_Saved data entries:_
Start of Block

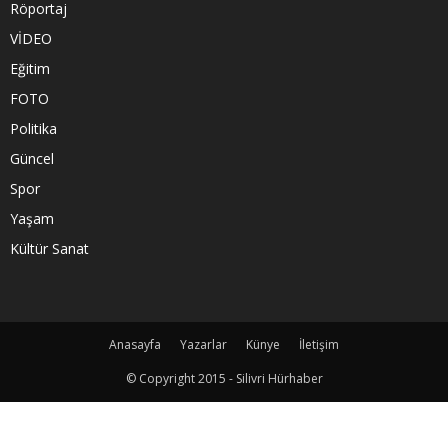
Röportaj
VİDEO
Eğitim
FOTO
Politika
Güncel
Spor
Yaşam
Kültür Sanat
Anasayfa
Yazarlar
Künye
İletişim
© Copyright 2015 - Silivri Hürhaber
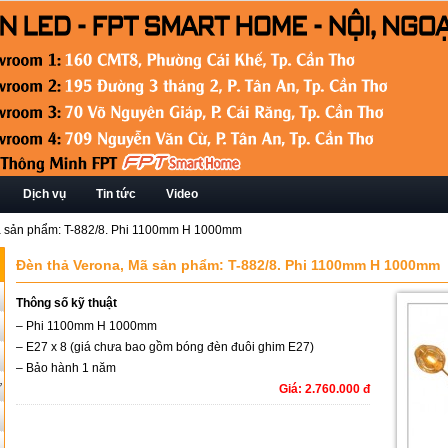
Dịch vụ
Tin tức
Video
ã sản phẩm: T-882/8. Phi 1100mm H 1000mm
Đèn thả Verona, Mã sản phẩm: T-882/8. Phi 1100mm H 1000mm
Thông số kỹ thuật
– Phi 1100mm H 1000mm
– E27 x 8 (giá chưa bao gồm bóng đèn đuôi ghim E27)
– Bảo hành 1 năm
ứ
Giá: 2.760.000 đ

End of Block

_THE PROBLEM:_ Each record above should be retyped exactly, with no pictures carried over.

_ANSWER TO THE PROBLEM:_
Röportaj
VİDEO
Eğitim
FOTO
Politika
Güncel
Spor
Yaşam
Kültür Sanat
Anasayfa
Yazarlar
Künye
İletişim
© Copyright 2015 - Silivri Hürhaber
Dịch vụ
Tin tức
Video
ã sản phẩm: T-882/8. Phi 1100mm H 1000mm
Đèn thả Verona, Mã sản phẩm: T-882/8. Phi 1100mm H 1000mm
Thông số kỹ thuật
– Phi 1100mm H 1000mm
– E27 x 8 (giá chưa bao gồm bóng đèn đuôi ghim E27)
– Bảo hành 1 năm
ứ
Giá: 2.760.000 đ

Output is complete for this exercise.